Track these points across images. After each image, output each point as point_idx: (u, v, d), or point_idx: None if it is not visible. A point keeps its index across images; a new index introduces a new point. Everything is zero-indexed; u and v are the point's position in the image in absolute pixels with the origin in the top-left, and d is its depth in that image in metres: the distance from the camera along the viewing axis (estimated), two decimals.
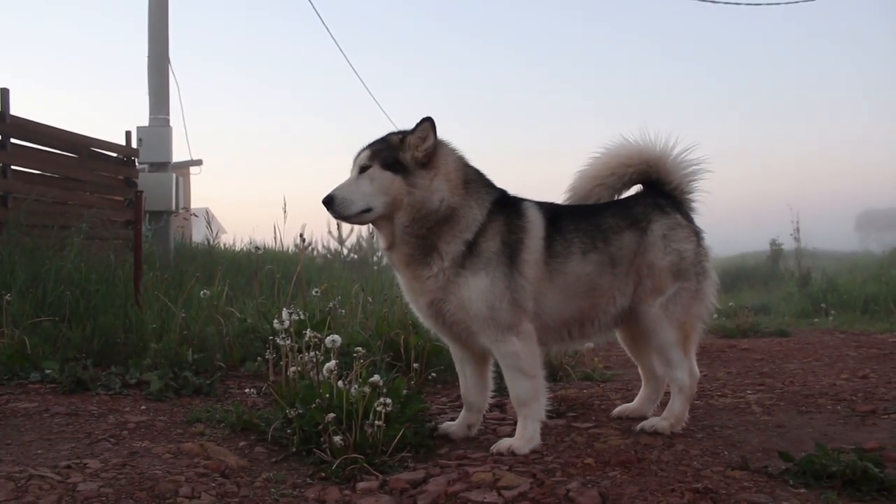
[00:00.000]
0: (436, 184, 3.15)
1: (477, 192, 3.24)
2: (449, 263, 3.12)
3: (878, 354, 6.23)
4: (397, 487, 2.66)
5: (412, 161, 3.15)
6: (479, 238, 3.14)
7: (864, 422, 3.72)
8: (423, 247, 3.15)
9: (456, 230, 3.14)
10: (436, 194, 3.13)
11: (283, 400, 3.40)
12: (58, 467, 2.76)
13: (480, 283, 3.09)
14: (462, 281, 3.11)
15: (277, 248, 11.55)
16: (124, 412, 3.84)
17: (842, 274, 13.87)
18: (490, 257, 3.12)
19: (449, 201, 3.15)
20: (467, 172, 3.27)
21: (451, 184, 3.17)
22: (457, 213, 3.15)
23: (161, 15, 10.26)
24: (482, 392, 3.47)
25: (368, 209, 3.12)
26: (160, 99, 10.20)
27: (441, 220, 3.14)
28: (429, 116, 3.17)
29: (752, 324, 8.52)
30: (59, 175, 8.45)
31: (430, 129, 3.16)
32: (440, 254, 3.13)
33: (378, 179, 3.12)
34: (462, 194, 3.19)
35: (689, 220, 3.61)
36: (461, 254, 3.12)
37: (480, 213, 3.18)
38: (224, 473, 2.85)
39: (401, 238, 3.16)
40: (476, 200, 3.21)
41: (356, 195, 3.11)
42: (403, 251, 3.18)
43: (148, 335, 5.12)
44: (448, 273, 3.12)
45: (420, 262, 3.17)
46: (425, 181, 3.14)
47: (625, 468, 2.87)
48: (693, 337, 3.50)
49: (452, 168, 3.22)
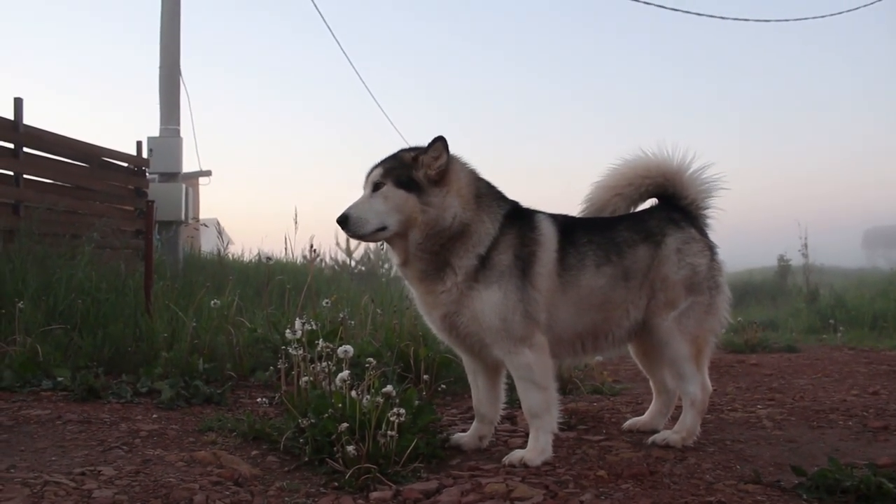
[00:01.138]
0: (448, 201, 3.15)
1: (489, 206, 3.25)
2: (462, 278, 3.13)
3: (888, 371, 6.21)
4: (410, 497, 2.67)
5: (425, 179, 3.16)
6: (491, 251, 3.15)
7: (877, 438, 3.70)
8: (436, 262, 3.16)
9: (469, 245, 3.15)
10: (448, 211, 3.14)
11: (296, 409, 3.41)
12: (72, 474, 2.77)
13: (493, 296, 3.10)
14: (475, 294, 3.12)
15: (286, 260, 11.57)
16: (136, 420, 3.85)
17: (849, 290, 13.83)
18: (503, 270, 3.13)
19: (461, 217, 3.16)
20: (479, 187, 3.29)
21: (463, 200, 3.18)
22: (469, 229, 3.17)
23: (173, 26, 10.35)
24: (494, 404, 3.47)
25: (383, 227, 3.13)
26: (171, 109, 10.27)
27: (454, 235, 3.15)
28: (441, 136, 3.18)
29: (761, 339, 8.50)
30: (70, 184, 8.51)
31: (443, 148, 3.18)
32: (453, 269, 3.15)
33: (392, 198, 3.13)
34: (474, 209, 3.20)
35: (704, 234, 3.61)
36: (474, 268, 3.13)
37: (493, 227, 3.19)
38: (237, 482, 2.85)
39: (414, 255, 3.17)
40: (488, 215, 3.22)
41: (370, 214, 3.12)
42: (417, 267, 3.19)
43: (158, 344, 5.14)
44: (461, 287, 3.13)
45: (434, 278, 3.18)
46: (438, 199, 3.14)
47: (637, 481, 2.87)
48: (705, 351, 3.50)
49: (464, 184, 3.23)
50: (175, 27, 10.38)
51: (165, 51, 10.33)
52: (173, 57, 10.36)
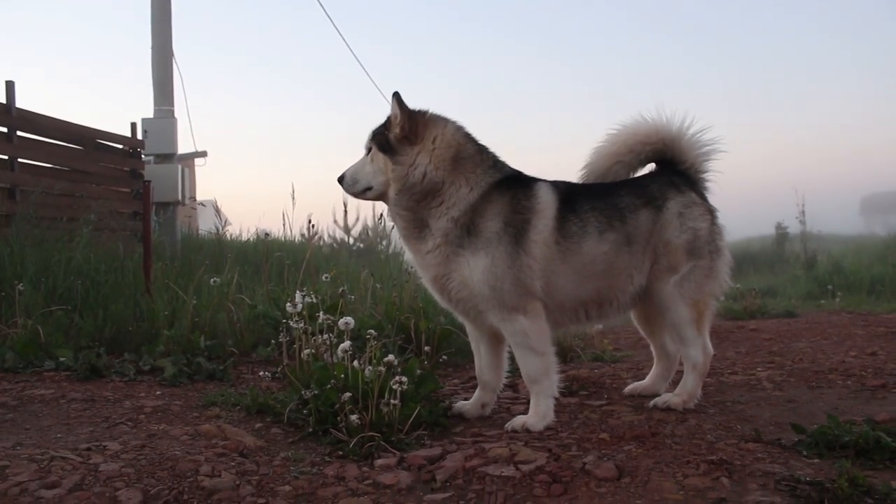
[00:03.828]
0: (419, 159, 3.23)
1: (472, 170, 3.25)
2: (441, 240, 3.18)
3: (885, 333, 6.24)
4: (415, 464, 2.69)
5: (395, 139, 3.26)
6: (477, 218, 3.16)
7: (875, 396, 3.73)
8: (414, 221, 3.25)
9: (443, 206, 3.20)
10: (418, 169, 3.22)
11: (298, 381, 3.43)
12: (78, 449, 2.79)
13: (480, 263, 3.12)
14: (462, 260, 3.15)
15: (285, 238, 11.56)
16: (140, 397, 3.87)
17: (847, 256, 13.87)
18: (490, 237, 3.13)
19: (431, 176, 3.21)
20: (462, 150, 3.28)
21: (436, 159, 3.23)
22: (441, 189, 3.21)
23: (164, 5, 10.25)
24: (497, 371, 3.49)
25: (370, 187, 3.36)
26: (164, 90, 10.21)
27: (426, 193, 3.21)
28: (395, 92, 3.26)
29: (760, 306, 8.55)
30: (66, 167, 8.47)
31: (397, 103, 3.26)
32: (431, 230, 3.21)
33: (376, 160, 3.33)
34: (449, 170, 3.22)
35: (704, 198, 3.61)
36: (453, 232, 3.17)
37: (470, 192, 3.20)
38: (242, 453, 2.88)
39: (393, 211, 3.32)
40: (467, 178, 3.23)
41: (360, 175, 3.37)
42: (399, 225, 3.33)
43: (160, 323, 5.16)
44: (446, 250, 3.18)
45: (416, 237, 3.27)
46: (408, 157, 3.24)
47: (639, 442, 2.89)
48: (706, 314, 3.51)
49: (440, 144, 3.25)
50: (166, 6, 10.27)
51: (157, 31, 10.23)
52: (165, 37, 10.26)
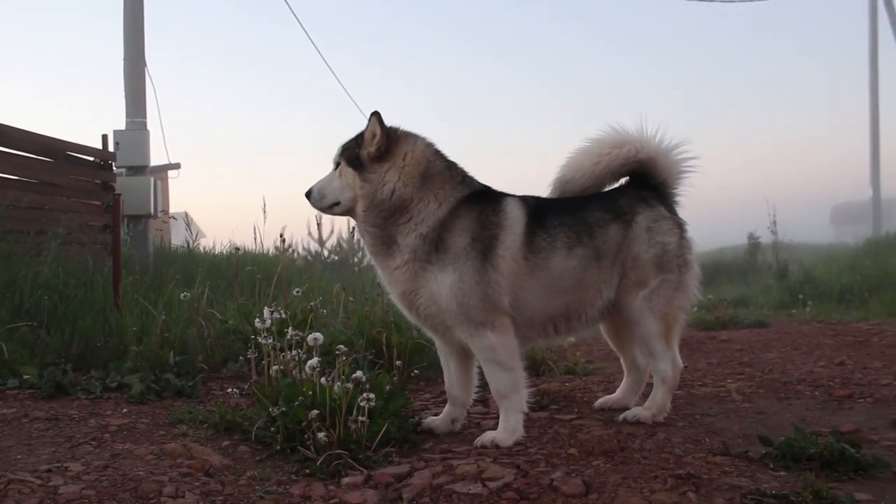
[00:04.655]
0: (388, 176, 3.22)
1: (441, 186, 3.24)
2: (409, 256, 3.17)
3: (853, 342, 6.33)
4: (382, 482, 2.67)
5: (367, 157, 3.24)
6: (445, 234, 3.16)
7: (841, 406, 3.78)
8: (382, 237, 3.24)
9: (411, 223, 3.19)
10: (386, 186, 3.20)
11: (267, 399, 3.39)
12: (38, 471, 2.73)
13: (447, 279, 3.12)
14: (430, 276, 3.15)
15: (258, 251, 11.46)
16: (105, 415, 3.81)
17: (818, 266, 14.03)
18: (458, 253, 3.13)
19: (400, 193, 3.20)
20: (430, 167, 3.27)
21: (405, 176, 3.22)
22: (410, 206, 3.20)
23: (137, 16, 10.15)
24: (466, 386, 3.48)
25: (337, 202, 3.33)
26: (137, 102, 10.09)
27: (394, 210, 3.20)
28: (375, 111, 3.24)
29: (732, 316, 8.61)
30: (34, 180, 8.34)
31: (377, 123, 3.23)
32: (399, 246, 3.20)
33: (344, 175, 3.31)
34: (418, 187, 3.21)
35: (673, 212, 3.62)
36: (421, 248, 3.16)
37: (438, 208, 3.20)
38: (208, 472, 2.84)
39: (361, 228, 3.31)
40: (436, 195, 3.22)
41: (328, 190, 3.34)
42: (367, 241, 3.32)
43: (128, 338, 5.08)
44: (414, 266, 3.17)
45: (384, 254, 3.25)
46: (377, 175, 3.23)
47: (608, 457, 2.89)
48: (675, 328, 3.53)
49: (410, 161, 3.25)
50: (139, 17, 10.16)
51: (130, 42, 10.12)
52: (138, 48, 10.16)
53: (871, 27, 25.07)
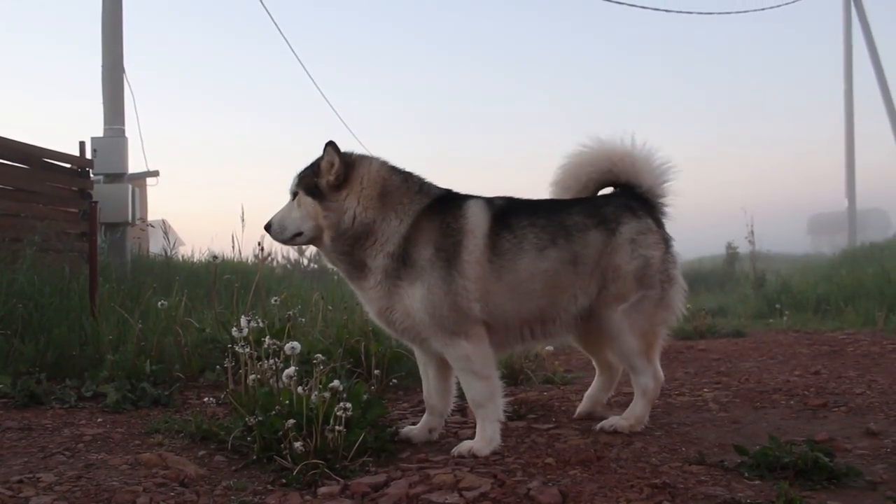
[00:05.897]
0: (347, 204, 3.21)
1: (399, 202, 3.24)
2: (381, 276, 3.18)
3: (828, 351, 6.40)
4: (358, 491, 2.66)
5: (326, 185, 3.23)
6: (409, 248, 3.16)
7: (816, 415, 3.82)
8: (353, 263, 3.24)
9: (377, 244, 3.19)
10: (347, 213, 3.20)
11: (243, 408, 3.37)
12: (9, 482, 2.69)
13: (417, 293, 3.12)
14: (402, 292, 3.15)
15: (236, 259, 11.40)
16: (80, 425, 3.77)
17: (795, 275, 14.20)
18: (423, 266, 3.13)
19: (362, 218, 3.20)
20: (387, 184, 3.27)
21: (365, 200, 3.21)
22: (374, 228, 3.20)
23: (115, 24, 10.09)
24: (444, 396, 3.47)
25: (300, 233, 3.30)
26: (115, 109, 10.02)
27: (359, 236, 3.20)
28: (331, 141, 3.23)
29: (710, 325, 8.68)
30: (10, 187, 8.24)
31: (334, 153, 3.23)
32: (370, 268, 3.20)
33: (304, 205, 3.28)
34: (377, 208, 3.21)
35: (660, 225, 3.59)
36: (391, 266, 3.16)
37: (400, 224, 3.20)
38: (183, 483, 2.81)
39: (332, 258, 3.31)
40: (396, 212, 3.22)
41: (288, 221, 3.31)
42: (340, 269, 3.33)
43: (104, 347, 5.03)
44: (386, 284, 3.18)
45: (358, 277, 3.26)
46: (338, 203, 3.22)
47: (585, 467, 2.90)
48: (656, 343, 3.51)
49: (367, 184, 3.24)
50: (118, 25, 10.11)
51: (108, 49, 10.06)
52: (116, 55, 10.09)
53: (845, 42, 25.53)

— TASK TO CARRY OUT —
All lines from the first in the listing above to the line containing "49: (452, 168, 3.22)", inclusive, go in the output exactly as they are; no pictures go in.

— THE COMPLETED TASK —
Track these points across images. After each image, output each point as point_idx: (u, v, d), or point_idx: None if it is not visible. A point keeps its index across images; a new index introduces a new point. Everything is zero-indexed; u and v are the point's position in the image in absolute pixels with the origin in the top-left, and d is its depth in that image in metres: the distance from the camera along the viewing axis (estimated), two decimals.
[00:00.000]
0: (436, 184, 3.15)
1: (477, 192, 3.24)
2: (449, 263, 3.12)
3: (878, 354, 6.23)
4: (397, 487, 2.66)
5: (412, 161, 3.15)
6: (479, 238, 3.14)
7: (864, 422, 3.72)
8: (423, 247, 3.15)
9: (456, 230, 3.14)
10: (436, 194, 3.13)
11: (283, 400, 3.40)
12: (58, 467, 2.76)
13: (480, 283, 3.09)
14: (462, 281, 3.11)
15: (277, 248, 11.55)
16: (124, 412, 3.84)
17: (842, 274, 13.87)
18: (490, 257, 3.12)
19: (449, 201, 3.15)
20: (467, 172, 3.27)
21: (451, 184, 3.17)
22: (457, 213, 3.15)
23: (161, 15, 10.26)
24: (482, 392, 3.47)
25: (368, 209, 3.12)
26: (160, 99, 10.20)
27: (441, 220, 3.14)
28: (429, 116, 3.17)
29: (752, 324, 8.52)
30: (59, 175, 8.45)
31: (430, 129, 3.16)
32: (440, 254, 3.13)
33: (378, 179, 3.12)
34: (462, 194, 3.19)
35: (689, 220, 3.61)
36: (461, 254, 3.12)
37: (480, 213, 3.18)
38: (224, 473, 2.85)
39: (401, 238, 3.16)
40: (476, 200, 3.21)
41: (356, 195, 3.11)
42: (403, 251, 3.18)
43: (148, 335, 5.12)
44: (448, 273, 3.12)
45: (420, 262, 3.17)
46: (425, 181, 3.14)
47: (625, 468, 2.87)
48: (693, 337, 3.50)
49: (452, 168, 3.22)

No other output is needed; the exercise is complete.